The Lamy 2000 SS employs a piston filling mechanism like it’s counterpart. The piston knob is smooth and the pen easily draws up around 2ml of ink. This does tend to go a little fast in the broad nib. The fact that the nib is mostly hidden by the grip actually makes it easier to fill the pen fully and without mess. My one gripe with the pen is that there’s no ink window to see what you have in there. Should I have opted for a fine or extra fine nib, I wouldn’t worry, but the ink-thirsty broad nib drains the pen pretty quickly. In terms of overall aesthetic of the pen, and ink window would be out of place. I don’t mind that it’s not there, but maybe fill it up before you head out to an important meeting or long class.

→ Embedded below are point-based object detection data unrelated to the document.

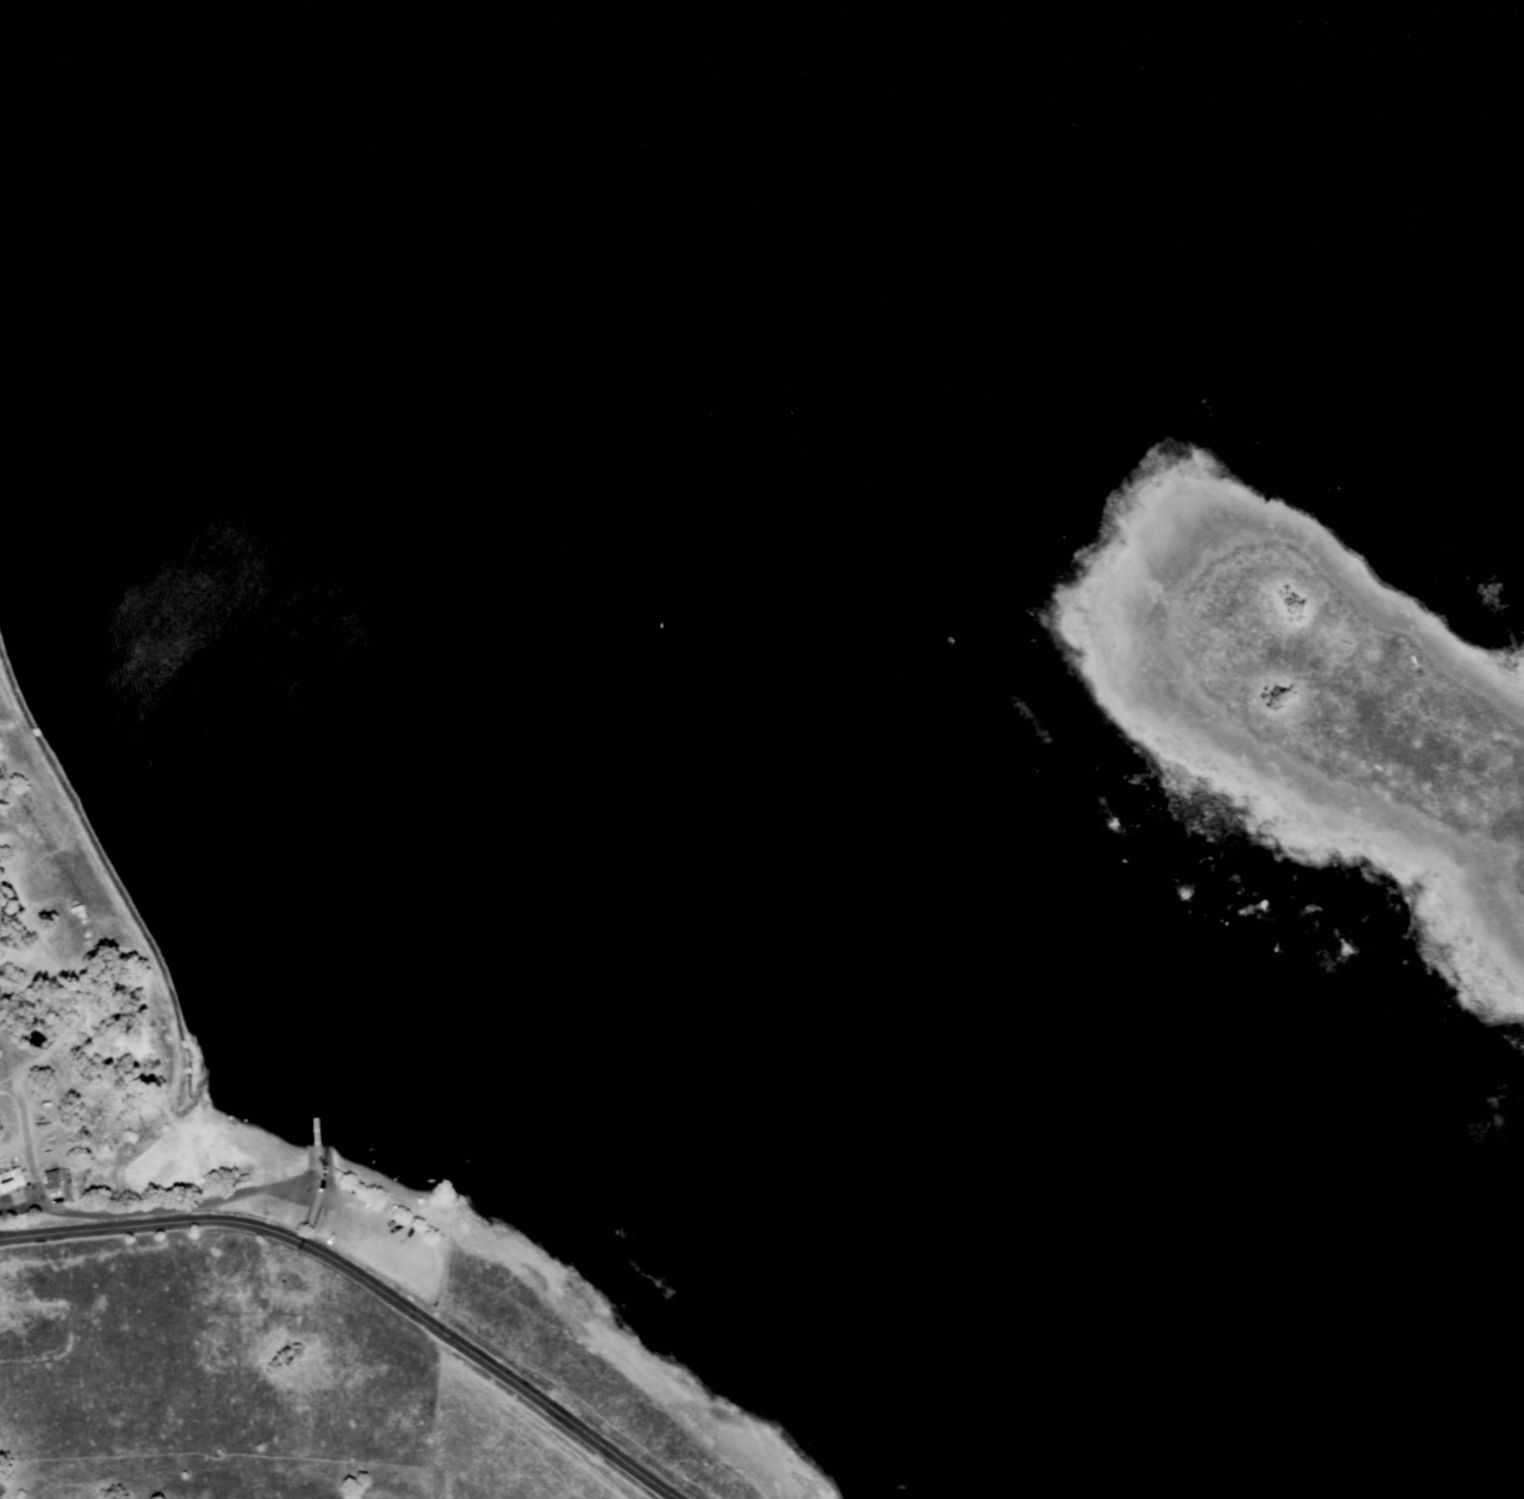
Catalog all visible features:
dam: (142, 930)
road: (78, 987)
building: (51, 1175)
road: (323, 1175)
building: (10, 1179)
road: (23, 1205)
road: (163, 1212)
road: (367, 1279)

The Lamy 2000 fits my hand like a glove. The contoured shape is comfortable and the tapered grip allows the writer to either choke up or grip further back depending on preference. I write with the makrolon version posted, but the stainless is WAY more comfortable to me when uncapped. The 54g weight is a bit much when you’re holding the body and cap, but is much more manageable unposted. The cap throws off the balance considerably.
I’ve also found the body to be a bit slippery, despite the fact that the grips are both stainless steel in both models. The makrolon body coupled with the lighter weight helps keep the pen in hand a bit better. I’ve also found myself gripping this pen a little bit harder than I may with others, perhaps because of the weight. Also worth noting is the presence of the seams between the grip section and body. They’re slightly more pronounced than I’d like. A small, yet still bothersome detail is the vertical play in the clip. The makrolon version has zero and this has a distinct wiggle. For a pen of this price I would definitely like to see the fit and finish taken up another notch.
– Best broad nib I’ve used
– Great flow
– Iconic design
– Large ink capacity
– Finishing could be better
– No ink window
The original Lamy 2000 is my favorite pen. At this point, I’m pretty sure I could sell off my entire collection, save the Lamy, and be completely content. The SS version is definitely a great compliment to the original, but it’s not a replacement. The SS 2000 is not without faults, but I’m still a huge fan of the pen. If you’re like me and love the makrolon version, the stainless would definitely make a great addition to your collection. The broad nib was great straight out of the box, putting down a ton of ink. I’ve been drooling over this pen for what feels like years, and it’s definitely not a let down.